### Data supplied:
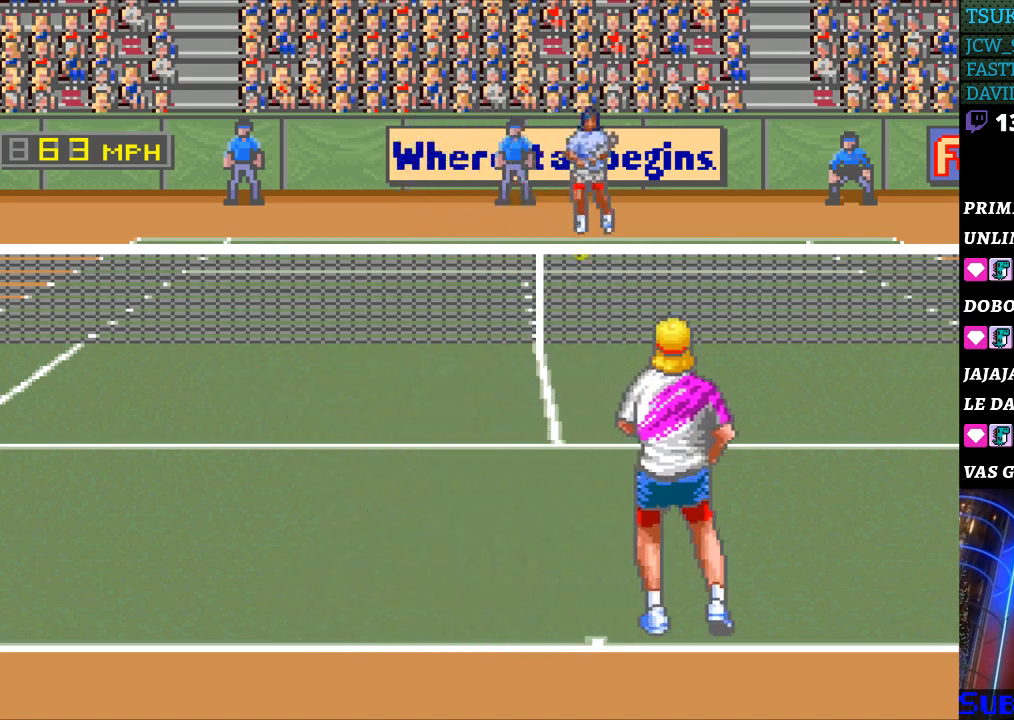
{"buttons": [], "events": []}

...

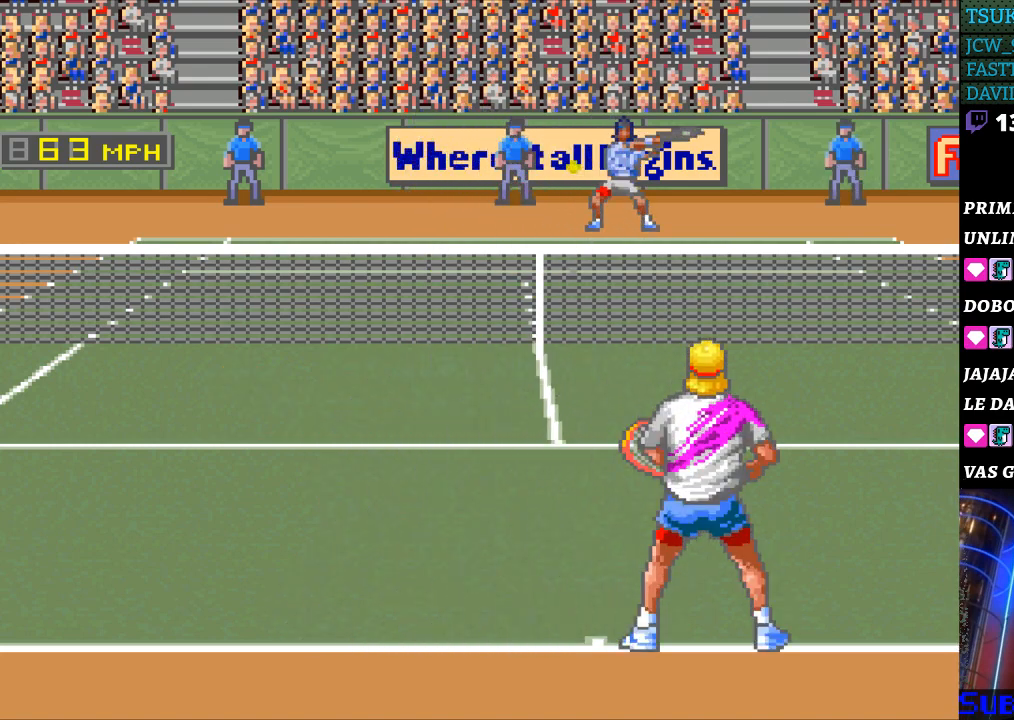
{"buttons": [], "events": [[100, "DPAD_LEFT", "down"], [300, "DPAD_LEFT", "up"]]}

---

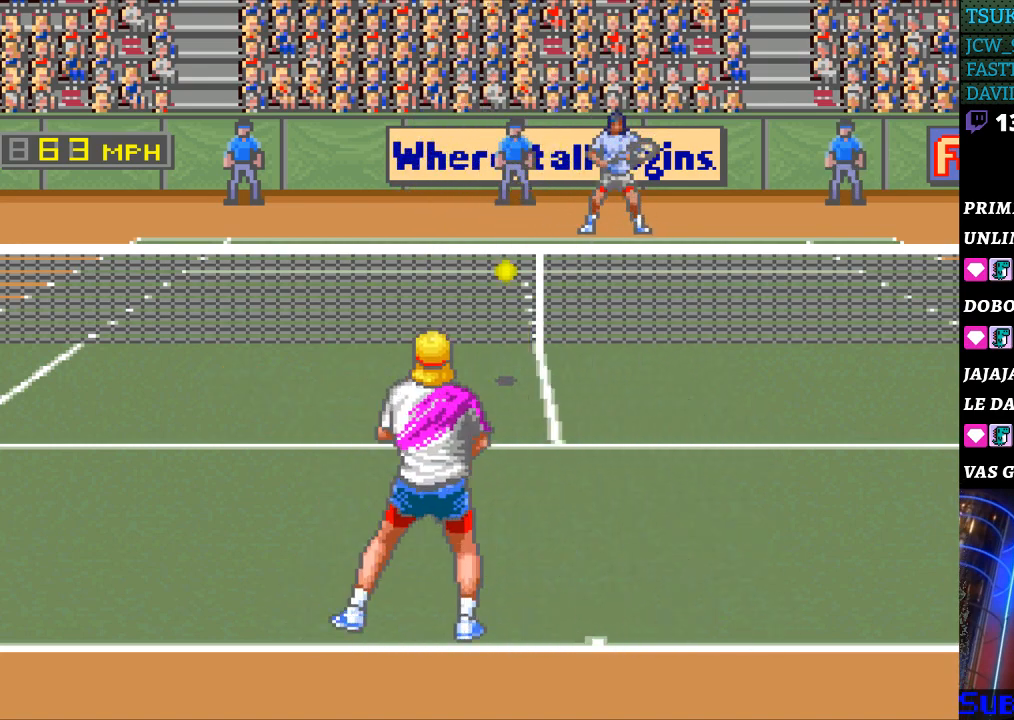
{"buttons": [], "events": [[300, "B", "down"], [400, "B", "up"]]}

### Exercise brief:
What lines in the entries above include the string "down"? Return each one.

### Written answer:
{"buttons": [], "events": [[100, "DPAD_LEFT", "down"], [300, "DPAD_LEFT", "up"]]}
{"buttons": [], "events": [[300, "B", "down"], [400, "B", "up"]]}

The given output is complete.